Saturday, August 13, 2011

Roy Brown and Ivory Joe Hunter Classic Blues Acetates

This review from the March 2006 DC Blues Calendar of what appeared to be a fascinating series of reissues from the important Cincinnati King and associated labels. In addition to these two blues albums, three country albums appeared in the series. When I wrote this review I suggested that this might become one of the most important reissue series. However, no further reissues came out based on the King acetates. These CDs are still available from sources like and amazon.

The English Ace label has started a series of reissues, The King & Deluxe Acetate Series, which makes available the master takes of many classic R&B recordings and/or alternate takes to make some of this classic music in the best ever sound.
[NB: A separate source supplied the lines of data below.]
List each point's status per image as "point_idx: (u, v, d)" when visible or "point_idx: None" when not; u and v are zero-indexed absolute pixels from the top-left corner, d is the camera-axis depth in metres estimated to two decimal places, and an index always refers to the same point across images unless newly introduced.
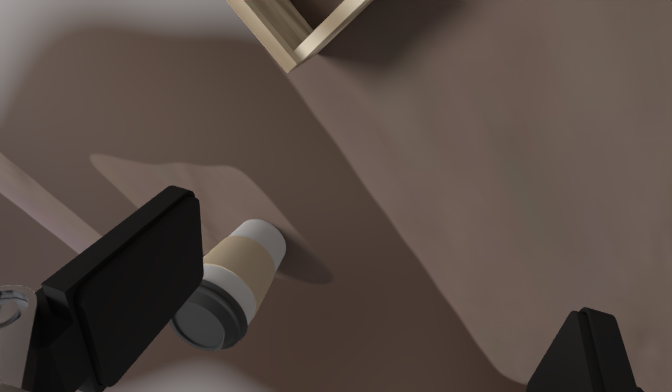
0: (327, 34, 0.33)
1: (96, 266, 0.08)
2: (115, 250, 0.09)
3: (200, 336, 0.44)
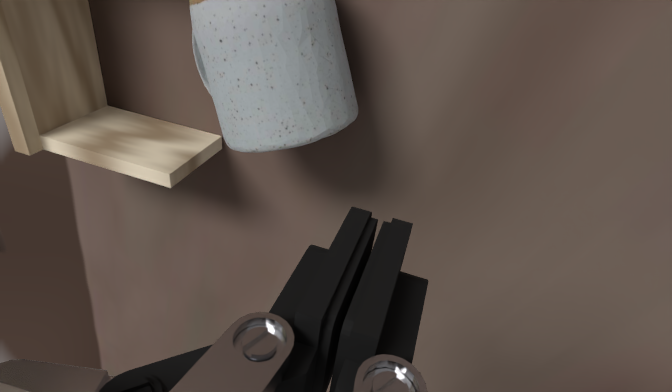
0: (81, 159, 0.28)
1: (333, 293, 0.08)
2: (340, 275, 0.09)
3: None
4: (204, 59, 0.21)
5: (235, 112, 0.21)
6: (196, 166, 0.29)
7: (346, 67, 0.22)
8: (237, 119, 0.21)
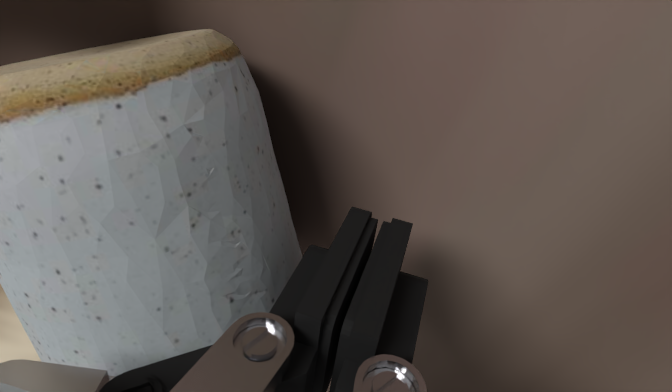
0: None
1: (333, 293, 0.08)
2: (340, 275, 0.09)
3: None
4: None
5: (36, 342, 0.10)
6: None
7: (280, 234, 0.11)
8: (42, 354, 0.10)
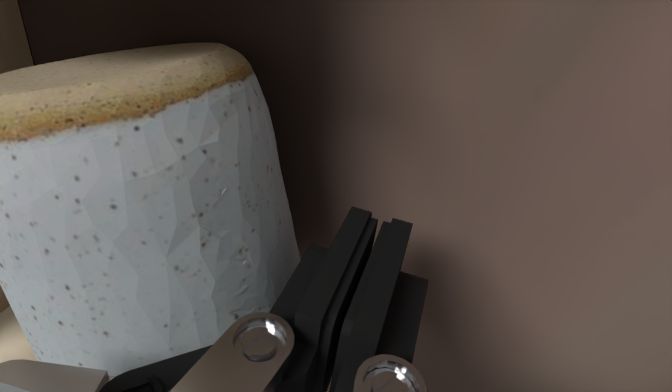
0: None
1: (333, 293, 0.08)
2: (340, 275, 0.09)
3: None
4: None
5: (39, 352, 0.10)
6: None
7: (285, 250, 0.12)
8: None
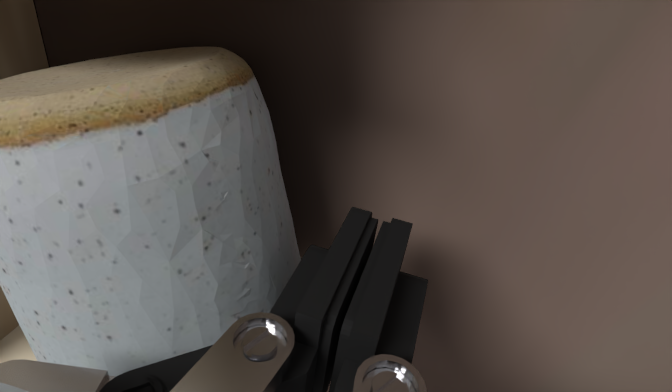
0: None
1: (334, 293, 0.08)
2: (340, 275, 0.09)
3: None
4: None
5: (42, 357, 0.10)
6: None
7: (286, 253, 0.12)
8: None
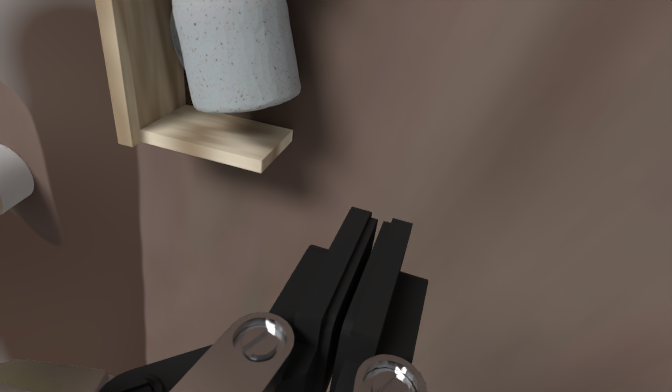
0: (178, 150, 0.32)
1: (333, 293, 0.08)
2: (340, 275, 0.09)
3: None
4: (180, 37, 0.27)
5: (202, 80, 0.27)
6: (276, 155, 0.33)
7: (292, 54, 0.29)
8: (203, 86, 0.27)
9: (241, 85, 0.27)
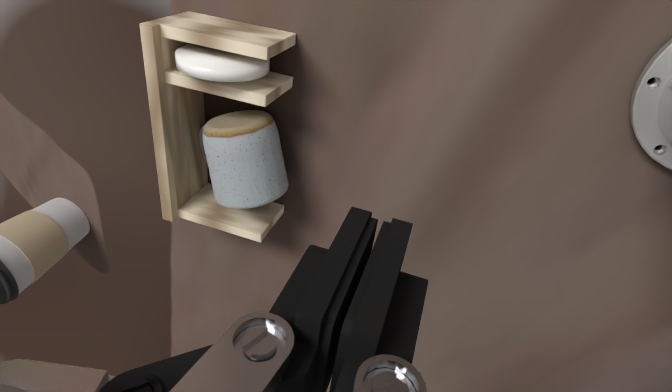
0: (203, 224, 0.47)
1: (333, 293, 0.08)
2: (340, 275, 0.09)
3: None
4: (208, 159, 0.41)
5: (222, 188, 0.41)
6: (271, 226, 0.47)
7: (281, 167, 0.43)
8: (222, 191, 0.42)
9: (247, 193, 0.41)
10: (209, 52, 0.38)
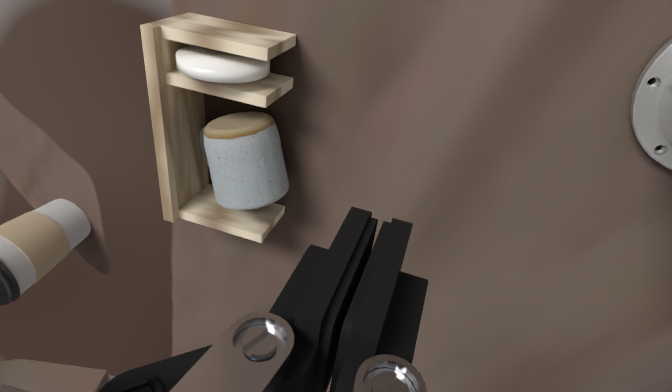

The initial release is Roy Brown, Good Rockin’ Brown, and collects all but three of the recordings Brown waxed for Deluxe Records (which was acquired by Syd Nathan’s King Records). Opening with Brown’s original Good Rockin’ Tonight, the disc contains several other songs that would become blues classics like Mighty Mighty Man, Deep Sea Driver, Miss Fanny Brown and ‘Long About Midnight, delivered in Brown’s pioneering crying shouting style that would influence numerous blues and soul singers. A few tracks also show the influence of Bing Crosby who Brown cited as an inspiration although one might otherwise find that hard to believe based on his most famous recordings were. The New Orleans legend is backed by some strong bands which included the legendary sax player, Leroy ‘Batman Rankin who the booklet notes was among the first real rock and roll tenor players.

Pianist and vocalist Ivory Joe Hunter actually recorded for the Library of Congress when 19, and was 30 when he first recorded commercially after having left Texas for California. His first recording with Johnny Moore’s Three Blazers, Blues at Sunrise, epitomized the cool blues and is included along with the sides he made for King starting in 1947. The sessions included on Woo Wee! are fascinating. They range from a Nashville session on which Owen Bradley played guitar to sessions with members of Duke Ellington’s Orchestra. Attempts at jump number were less successful than the blue ballads for Hunter. After leaving King, Hunter would record his first million seller, I Almost Lost My Mind for MGM Records which led King to heavily promote his King sessions. This promises to be among the most important blues reissue series of recent years and anyone with an interest in blues history and some forgotten giants, should check these out.

I purchased the CDs that are reviewed here.